More info on the .publishAdd() doc page.

Note that only the ID of the added message is given; you may find you want the whole thing. You can handle that by either making a separate request for the new message, or overriding publishAdd as is suggested in this answer.

The only catch here is to make sure you're limiting who gets subscribed to those user events. It sounds like you have a policy in place that prevents users from accessing /user/:id/messages for other users. You'll want want preventing them from accessing /user/:id for other users as well (at least via sockets), since they will be subscribed to any user they access that way.

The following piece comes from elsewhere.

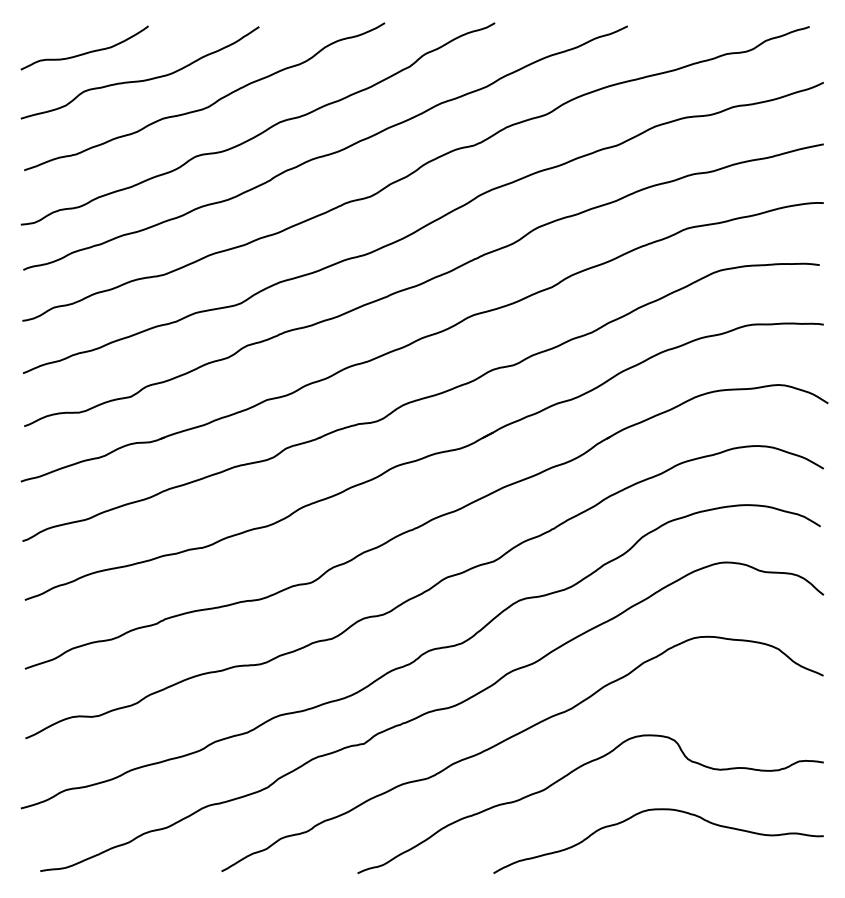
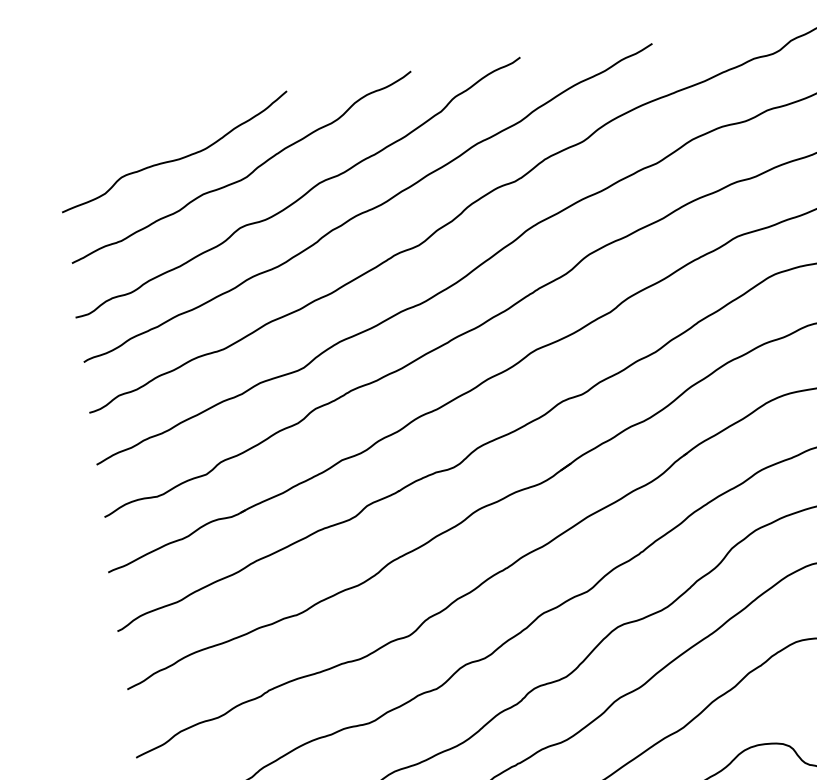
curve: (85, 52) -> (117, 138), removed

If this is undesirable--that is, if you'd like people to be able to hit those routes--then an alternative would be to use the autoSubscribe model property to restrict the automatic subscription that blueprints normally do. autoSubscribe is normally set to true, which means that any time a socket request is made for a model, the requesting socket will be subscribed to all events for that model instance. You can instead set it to an array of contexts that should be subscribed to. Contexts are specific events you're interested in, like update or destroy (more about contexts in the docs). Finally, you can set autoSubscribe to false to restrict subscription to that model entirely. Then you can just subscribe manually with .subscribe() whenever you want to listen for events.

You can see some examples of contexts and autoSubscribe in action in the sailsChat sample app.